Chain Considers Current Prices Too High
Citing high prices being paid for dailies, Liberty Group Publishing's
President and CEO Kenneth L. Serota said it's 'unlikely' the company
will bid on the 70-plus dailies being sold by Thomson Corp., Hollinger
International, the New York Times Co., and Journal Register Co.
But Liberty may pick up some of the buyers' castoffs, Kenneth L.
Serota said during a Tuesday conference call to review the privately
held company's first-quarter results. 'We expect a lot of activity in
the second half of the year,' he said. 'As buyers of the big groups
become evident, I think there's going to be some resales.'
Northbrook, Ill.-based Liberty has amassed more than 310 community
publications since its founding in 1997 and is looking for more after
a recent influx of funding from Los Angeles-based merchant bank
Leonard Green & Partners L.P.

(Saved entries)
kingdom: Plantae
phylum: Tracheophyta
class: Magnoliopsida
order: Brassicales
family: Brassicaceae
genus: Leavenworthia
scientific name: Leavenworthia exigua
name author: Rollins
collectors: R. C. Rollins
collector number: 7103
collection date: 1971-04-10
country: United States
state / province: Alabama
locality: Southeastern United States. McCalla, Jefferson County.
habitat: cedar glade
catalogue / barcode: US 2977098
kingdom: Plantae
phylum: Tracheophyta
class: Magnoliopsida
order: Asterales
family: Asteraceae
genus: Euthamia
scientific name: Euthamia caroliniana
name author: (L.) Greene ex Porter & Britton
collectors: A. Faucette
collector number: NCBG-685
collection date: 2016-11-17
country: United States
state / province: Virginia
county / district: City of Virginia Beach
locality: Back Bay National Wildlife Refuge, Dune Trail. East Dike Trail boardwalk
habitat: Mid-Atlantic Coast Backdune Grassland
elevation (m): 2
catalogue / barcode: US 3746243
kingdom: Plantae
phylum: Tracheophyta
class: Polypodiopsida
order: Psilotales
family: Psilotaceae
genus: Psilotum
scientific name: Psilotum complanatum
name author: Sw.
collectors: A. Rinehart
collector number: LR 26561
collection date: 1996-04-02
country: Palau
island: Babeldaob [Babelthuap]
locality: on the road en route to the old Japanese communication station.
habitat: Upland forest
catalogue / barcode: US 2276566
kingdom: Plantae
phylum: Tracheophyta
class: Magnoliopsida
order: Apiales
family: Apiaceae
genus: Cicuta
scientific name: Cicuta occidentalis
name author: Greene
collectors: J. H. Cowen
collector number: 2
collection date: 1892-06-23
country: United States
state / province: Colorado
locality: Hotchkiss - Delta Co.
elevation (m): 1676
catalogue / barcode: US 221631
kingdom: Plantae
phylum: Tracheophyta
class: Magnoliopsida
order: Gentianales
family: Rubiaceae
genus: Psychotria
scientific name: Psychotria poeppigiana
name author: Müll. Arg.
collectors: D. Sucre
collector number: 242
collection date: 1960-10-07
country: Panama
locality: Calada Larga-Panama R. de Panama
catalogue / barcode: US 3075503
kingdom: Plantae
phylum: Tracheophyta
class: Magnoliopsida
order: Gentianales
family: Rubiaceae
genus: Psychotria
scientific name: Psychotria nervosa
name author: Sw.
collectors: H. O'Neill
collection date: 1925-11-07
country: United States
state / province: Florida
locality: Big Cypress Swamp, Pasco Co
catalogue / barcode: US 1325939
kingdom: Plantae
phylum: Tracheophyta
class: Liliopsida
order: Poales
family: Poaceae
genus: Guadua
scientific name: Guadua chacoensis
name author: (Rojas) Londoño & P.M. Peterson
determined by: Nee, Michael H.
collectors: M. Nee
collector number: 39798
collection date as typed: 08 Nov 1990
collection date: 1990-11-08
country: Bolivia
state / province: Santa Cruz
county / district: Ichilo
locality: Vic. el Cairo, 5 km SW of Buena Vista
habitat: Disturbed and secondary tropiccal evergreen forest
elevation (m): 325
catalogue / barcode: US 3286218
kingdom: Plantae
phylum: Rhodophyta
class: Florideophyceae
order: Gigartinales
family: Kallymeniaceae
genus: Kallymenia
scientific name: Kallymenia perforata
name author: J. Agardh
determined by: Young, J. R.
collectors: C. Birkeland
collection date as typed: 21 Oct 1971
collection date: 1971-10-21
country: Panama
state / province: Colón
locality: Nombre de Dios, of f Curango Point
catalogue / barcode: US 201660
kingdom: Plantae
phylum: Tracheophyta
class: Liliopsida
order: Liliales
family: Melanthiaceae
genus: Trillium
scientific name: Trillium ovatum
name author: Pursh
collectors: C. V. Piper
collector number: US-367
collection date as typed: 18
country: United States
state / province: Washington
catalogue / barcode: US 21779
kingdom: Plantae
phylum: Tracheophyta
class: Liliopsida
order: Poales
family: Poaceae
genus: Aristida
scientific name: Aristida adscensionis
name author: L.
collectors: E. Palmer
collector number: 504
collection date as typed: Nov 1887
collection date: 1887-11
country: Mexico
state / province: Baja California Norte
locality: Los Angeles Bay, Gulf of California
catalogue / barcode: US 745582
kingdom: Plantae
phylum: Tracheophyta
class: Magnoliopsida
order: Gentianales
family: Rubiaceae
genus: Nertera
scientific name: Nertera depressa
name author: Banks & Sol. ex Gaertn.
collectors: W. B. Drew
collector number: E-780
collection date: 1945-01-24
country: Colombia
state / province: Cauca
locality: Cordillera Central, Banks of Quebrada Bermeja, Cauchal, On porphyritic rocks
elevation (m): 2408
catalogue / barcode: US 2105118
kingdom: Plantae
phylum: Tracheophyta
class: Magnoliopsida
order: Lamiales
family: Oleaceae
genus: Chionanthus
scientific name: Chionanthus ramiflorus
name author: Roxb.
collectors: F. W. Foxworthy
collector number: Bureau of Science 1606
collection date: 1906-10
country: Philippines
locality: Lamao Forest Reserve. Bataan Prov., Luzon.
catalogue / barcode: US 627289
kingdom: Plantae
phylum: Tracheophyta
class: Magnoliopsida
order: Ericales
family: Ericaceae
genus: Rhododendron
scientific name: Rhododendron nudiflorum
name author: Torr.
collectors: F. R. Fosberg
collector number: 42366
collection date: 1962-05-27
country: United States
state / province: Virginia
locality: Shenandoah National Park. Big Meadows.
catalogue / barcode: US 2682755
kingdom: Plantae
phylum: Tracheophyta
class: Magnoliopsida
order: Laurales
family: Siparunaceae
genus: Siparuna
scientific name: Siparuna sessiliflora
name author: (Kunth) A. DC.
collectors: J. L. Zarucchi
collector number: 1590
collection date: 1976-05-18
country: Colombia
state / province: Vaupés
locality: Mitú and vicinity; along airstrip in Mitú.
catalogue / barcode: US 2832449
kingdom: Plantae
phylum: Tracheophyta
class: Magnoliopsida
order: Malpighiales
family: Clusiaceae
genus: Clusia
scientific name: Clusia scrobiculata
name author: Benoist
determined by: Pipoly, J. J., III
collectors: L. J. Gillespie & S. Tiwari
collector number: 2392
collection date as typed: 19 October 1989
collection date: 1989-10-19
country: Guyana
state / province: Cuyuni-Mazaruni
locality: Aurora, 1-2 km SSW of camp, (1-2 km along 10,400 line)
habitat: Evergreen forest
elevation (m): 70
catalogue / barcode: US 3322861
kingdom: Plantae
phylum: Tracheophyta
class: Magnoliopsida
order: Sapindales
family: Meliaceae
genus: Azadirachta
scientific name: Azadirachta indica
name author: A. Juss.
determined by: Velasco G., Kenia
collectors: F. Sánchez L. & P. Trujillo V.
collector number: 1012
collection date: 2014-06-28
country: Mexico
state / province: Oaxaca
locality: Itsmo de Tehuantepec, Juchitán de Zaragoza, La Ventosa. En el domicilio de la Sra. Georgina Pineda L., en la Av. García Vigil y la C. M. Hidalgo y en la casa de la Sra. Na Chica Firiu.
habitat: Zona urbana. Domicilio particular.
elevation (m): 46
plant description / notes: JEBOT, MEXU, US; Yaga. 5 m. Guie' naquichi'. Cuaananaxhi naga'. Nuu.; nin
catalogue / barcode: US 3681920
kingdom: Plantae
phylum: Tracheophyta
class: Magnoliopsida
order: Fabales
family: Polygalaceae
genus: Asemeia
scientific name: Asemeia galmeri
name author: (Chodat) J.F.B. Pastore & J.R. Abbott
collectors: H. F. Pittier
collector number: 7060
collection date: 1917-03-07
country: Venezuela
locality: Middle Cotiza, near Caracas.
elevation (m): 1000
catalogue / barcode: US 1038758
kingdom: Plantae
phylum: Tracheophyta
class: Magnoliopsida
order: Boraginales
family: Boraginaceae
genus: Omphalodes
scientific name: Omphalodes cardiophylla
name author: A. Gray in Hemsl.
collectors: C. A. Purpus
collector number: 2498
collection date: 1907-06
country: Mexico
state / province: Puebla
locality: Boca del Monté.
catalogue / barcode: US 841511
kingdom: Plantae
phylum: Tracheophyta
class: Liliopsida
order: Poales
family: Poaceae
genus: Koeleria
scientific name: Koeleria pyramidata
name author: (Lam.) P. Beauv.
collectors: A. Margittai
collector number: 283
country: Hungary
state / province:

**AIM**
Pick up the article on Liberty Group Publishing's plans for buying newspapers and continue it from the last sentence shown. The records aren't needed for anything here.

**RESPONSE BELOW**
Its strategy is to buy dominant market papers with a circulation of
20,000 and below to complement its existing clusters or begin new
ones.
In other news, Liberty reported losses in the quarter mounted to $4.3
million, from $3.2 million in the year-ago quarter, reflecting costs
of recent acquisitions.
On a same-store basis, Liberty reported newspaper EBITDA (earnings
before interest, taxes, depreciation, and amortization) grew 27% to
$11.6 million as revenue grew 22% to $42.6 million on higher ad
revenue and lower newsprint costs.
For the rest of 2000, Liberty said it expects to meet its target of 3%
revenue growth, factoring in wage and newsprint pricing pressure
anticipated later in the year.
Liberty expects to finish converting all its papers to a narrower page
width by the end of the third quarter, which should offset higher
newsprint prices, Serota said.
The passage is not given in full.